In solving partial differential equations (PDEs), Fourier Neural Operators (FNOs) have exhibited notable effectiveness compared to Convolutional Neural Networks (CNNs). This paper presents clear empirical evidence through spectral analysis to elucidate the superiority of FNO over CNNs: FNO is significantly more capable of learning low-frequencies. This empirical evidence also unveils FNO's distinct low-frequency bias, which limits FNO's effectiveness in learning high-frequency information from PDE data. To tackle this challenge, we introduce SpecBoost, an ensemble learning framework that employs multiple FNOs to better capture high-frequency information. Specifically, a secondary FNO is utilized to learn the overlooked high-frequency information from the prediction residual of the initial FNO. Experiments demonstrate that SpecBoost noticeably enhances FNO's prediction accuracy on diverse PDE applications, achieving an up to 71% improvement.
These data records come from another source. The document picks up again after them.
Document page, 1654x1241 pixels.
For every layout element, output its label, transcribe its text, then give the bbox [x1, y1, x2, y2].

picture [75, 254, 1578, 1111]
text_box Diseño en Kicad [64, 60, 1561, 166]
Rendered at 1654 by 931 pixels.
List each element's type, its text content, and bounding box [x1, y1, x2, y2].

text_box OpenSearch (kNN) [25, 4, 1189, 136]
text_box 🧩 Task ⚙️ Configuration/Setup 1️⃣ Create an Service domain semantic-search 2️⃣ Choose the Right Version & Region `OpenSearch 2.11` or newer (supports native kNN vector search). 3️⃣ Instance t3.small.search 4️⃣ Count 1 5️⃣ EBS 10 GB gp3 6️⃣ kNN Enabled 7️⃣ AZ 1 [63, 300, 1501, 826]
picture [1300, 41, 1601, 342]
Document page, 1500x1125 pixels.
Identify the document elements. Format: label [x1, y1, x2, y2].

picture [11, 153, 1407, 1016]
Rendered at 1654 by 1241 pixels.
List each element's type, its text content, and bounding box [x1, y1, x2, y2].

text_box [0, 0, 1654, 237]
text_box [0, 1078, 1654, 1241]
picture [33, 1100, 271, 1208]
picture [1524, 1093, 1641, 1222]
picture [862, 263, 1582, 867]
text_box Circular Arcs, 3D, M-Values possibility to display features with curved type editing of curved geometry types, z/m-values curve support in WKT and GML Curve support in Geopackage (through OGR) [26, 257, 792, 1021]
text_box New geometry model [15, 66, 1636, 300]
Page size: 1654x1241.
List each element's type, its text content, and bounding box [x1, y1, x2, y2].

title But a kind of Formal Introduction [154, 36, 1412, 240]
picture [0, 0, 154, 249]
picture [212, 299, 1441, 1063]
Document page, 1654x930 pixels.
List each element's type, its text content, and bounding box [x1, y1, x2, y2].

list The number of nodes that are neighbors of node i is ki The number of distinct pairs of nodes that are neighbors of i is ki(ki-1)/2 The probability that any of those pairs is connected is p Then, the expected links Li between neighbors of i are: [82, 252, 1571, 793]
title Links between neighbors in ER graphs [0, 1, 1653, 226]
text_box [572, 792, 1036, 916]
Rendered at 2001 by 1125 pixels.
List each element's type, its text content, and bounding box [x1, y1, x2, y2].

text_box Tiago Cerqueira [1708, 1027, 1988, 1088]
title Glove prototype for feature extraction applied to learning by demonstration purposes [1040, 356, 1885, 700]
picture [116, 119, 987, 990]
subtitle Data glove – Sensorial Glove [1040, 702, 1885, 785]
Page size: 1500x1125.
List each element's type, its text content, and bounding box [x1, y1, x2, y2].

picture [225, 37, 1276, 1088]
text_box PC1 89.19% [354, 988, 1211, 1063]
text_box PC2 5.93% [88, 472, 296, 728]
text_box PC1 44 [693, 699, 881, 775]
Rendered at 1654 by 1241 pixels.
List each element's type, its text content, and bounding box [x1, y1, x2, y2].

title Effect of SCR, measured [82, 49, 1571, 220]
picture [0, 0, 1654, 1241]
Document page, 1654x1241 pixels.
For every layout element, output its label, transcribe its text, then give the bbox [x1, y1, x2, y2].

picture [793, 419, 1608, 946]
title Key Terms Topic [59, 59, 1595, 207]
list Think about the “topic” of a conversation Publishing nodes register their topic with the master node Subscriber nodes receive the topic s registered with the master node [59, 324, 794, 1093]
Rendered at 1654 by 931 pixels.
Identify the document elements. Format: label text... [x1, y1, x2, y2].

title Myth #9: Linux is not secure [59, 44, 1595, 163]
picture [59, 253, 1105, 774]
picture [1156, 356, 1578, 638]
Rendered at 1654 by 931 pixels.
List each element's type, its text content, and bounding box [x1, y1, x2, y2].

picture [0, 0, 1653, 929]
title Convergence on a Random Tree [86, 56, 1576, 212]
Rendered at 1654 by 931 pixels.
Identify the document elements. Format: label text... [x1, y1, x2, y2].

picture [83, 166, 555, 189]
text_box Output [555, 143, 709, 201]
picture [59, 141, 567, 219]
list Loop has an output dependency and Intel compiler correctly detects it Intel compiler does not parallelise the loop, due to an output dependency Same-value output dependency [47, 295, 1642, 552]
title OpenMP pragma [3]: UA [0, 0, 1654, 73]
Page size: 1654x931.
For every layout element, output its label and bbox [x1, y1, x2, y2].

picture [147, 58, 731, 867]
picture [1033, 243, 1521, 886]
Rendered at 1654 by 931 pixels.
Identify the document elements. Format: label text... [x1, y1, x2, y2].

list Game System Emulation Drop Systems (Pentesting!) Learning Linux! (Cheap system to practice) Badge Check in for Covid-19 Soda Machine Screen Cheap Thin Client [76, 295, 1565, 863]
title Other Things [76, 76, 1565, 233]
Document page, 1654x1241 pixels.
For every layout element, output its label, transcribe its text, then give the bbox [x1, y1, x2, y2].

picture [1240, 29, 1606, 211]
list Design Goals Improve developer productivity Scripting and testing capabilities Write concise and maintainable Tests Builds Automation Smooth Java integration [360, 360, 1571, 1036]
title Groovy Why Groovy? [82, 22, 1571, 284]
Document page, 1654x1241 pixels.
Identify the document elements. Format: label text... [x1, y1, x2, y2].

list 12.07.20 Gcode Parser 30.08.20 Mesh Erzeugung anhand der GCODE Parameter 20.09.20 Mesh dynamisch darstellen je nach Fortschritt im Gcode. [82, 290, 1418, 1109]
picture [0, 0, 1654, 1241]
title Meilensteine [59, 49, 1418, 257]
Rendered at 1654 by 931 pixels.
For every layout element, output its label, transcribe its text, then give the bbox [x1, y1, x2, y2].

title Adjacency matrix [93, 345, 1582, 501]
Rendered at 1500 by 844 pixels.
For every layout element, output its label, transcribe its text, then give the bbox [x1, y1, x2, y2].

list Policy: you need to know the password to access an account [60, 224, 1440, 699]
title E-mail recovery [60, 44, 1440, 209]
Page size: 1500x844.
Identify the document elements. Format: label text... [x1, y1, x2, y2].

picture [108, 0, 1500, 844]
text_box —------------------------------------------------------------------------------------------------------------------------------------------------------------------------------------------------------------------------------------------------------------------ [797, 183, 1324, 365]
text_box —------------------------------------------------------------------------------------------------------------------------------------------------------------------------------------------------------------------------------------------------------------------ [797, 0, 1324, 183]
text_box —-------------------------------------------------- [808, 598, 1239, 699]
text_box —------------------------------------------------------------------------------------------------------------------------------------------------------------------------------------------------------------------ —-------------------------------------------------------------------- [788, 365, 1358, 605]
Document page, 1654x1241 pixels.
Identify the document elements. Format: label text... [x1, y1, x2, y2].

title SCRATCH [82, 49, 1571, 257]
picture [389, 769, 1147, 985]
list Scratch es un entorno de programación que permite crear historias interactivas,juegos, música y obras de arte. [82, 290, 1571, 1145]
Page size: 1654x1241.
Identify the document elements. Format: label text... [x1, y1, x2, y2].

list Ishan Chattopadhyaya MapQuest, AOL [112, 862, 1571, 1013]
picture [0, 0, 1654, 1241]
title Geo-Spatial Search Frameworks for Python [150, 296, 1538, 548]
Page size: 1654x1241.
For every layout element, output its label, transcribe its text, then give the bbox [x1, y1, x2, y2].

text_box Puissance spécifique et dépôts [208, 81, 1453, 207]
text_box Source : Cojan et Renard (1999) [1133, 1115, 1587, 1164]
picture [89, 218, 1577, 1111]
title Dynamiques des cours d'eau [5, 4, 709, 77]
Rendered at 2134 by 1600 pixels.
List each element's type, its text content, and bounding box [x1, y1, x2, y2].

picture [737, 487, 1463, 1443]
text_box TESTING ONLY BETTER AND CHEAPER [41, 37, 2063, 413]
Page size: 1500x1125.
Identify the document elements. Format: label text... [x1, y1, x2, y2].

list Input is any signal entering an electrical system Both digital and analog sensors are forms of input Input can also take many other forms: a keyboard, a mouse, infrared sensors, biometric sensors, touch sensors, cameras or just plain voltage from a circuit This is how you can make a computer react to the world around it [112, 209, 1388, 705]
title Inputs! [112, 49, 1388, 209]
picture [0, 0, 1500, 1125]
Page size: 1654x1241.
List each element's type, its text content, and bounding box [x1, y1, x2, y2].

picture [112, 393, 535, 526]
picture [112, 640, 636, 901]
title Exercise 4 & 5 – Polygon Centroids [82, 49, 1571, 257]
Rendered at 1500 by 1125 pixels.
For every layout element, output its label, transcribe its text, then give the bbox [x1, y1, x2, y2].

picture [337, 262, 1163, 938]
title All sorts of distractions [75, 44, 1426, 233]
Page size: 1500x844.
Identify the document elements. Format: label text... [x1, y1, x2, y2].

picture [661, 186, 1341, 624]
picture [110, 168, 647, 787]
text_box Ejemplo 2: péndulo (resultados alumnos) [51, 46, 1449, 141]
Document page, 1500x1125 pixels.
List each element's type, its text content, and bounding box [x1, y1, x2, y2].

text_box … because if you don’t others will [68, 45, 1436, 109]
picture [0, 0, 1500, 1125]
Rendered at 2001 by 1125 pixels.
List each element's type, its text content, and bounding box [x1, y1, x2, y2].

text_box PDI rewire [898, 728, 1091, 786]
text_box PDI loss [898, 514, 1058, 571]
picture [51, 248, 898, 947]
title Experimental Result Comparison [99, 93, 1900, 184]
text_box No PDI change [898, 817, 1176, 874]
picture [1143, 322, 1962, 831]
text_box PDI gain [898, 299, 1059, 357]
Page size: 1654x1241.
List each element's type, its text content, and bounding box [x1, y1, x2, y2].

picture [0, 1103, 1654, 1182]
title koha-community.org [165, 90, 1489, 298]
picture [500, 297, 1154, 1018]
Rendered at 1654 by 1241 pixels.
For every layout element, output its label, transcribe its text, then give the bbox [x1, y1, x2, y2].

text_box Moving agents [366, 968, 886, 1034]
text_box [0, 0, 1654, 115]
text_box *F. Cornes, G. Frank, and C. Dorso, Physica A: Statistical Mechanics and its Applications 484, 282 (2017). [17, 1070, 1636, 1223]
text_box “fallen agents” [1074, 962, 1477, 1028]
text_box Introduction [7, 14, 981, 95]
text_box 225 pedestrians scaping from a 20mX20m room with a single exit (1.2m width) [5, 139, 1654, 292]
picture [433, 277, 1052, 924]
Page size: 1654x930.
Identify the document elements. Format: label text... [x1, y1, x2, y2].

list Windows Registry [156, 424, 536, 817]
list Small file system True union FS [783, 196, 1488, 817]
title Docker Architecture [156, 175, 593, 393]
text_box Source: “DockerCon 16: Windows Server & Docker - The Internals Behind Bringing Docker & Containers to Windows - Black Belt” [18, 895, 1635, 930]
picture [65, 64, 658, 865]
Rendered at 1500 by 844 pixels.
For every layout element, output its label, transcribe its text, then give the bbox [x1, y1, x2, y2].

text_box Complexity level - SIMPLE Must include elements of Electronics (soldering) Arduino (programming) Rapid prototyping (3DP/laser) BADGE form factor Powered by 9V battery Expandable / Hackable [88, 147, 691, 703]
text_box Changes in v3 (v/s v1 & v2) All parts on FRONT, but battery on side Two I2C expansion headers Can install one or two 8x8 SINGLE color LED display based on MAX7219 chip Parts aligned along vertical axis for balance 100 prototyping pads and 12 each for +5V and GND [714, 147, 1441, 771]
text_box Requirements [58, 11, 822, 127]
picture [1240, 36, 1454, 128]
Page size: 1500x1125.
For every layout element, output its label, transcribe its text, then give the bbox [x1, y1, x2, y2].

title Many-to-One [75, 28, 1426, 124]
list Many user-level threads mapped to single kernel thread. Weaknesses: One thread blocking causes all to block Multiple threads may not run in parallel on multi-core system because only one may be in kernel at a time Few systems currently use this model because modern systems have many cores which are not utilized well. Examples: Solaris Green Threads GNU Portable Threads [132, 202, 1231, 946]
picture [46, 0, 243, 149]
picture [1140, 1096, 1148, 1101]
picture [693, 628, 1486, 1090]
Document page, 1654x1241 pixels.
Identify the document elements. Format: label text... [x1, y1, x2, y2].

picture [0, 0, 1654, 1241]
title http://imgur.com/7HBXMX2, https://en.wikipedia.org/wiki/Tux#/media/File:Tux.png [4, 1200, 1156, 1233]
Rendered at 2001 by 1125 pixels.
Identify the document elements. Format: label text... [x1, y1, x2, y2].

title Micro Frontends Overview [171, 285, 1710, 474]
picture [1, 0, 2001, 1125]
翻译：在求解偏微分方程时，傅里叶神经算子相较于卷积神经网络展现出显著的效能。本文通过频谱分析提供了清晰的实证证据，用以阐明FNO优于CNN的原因：FNO在学习低频信息方面能力显著更强。这一实证证据还揭示了FNO独特的低频偏好，从而限制了其从偏微分方程数据中学习高频信息的有效性。为应对这一挑战，我们引入了SpecBoost，这是一种集成学习框架，采用多个FNO以更有效地捕捉高频信息。具体而言，利用二级FNO学习初始FNO预测残差中被忽略的高频信息。实验表明，SpecBoost在多种偏微分方程应用中显著提升了FNO的预测精度，最高可提升71%。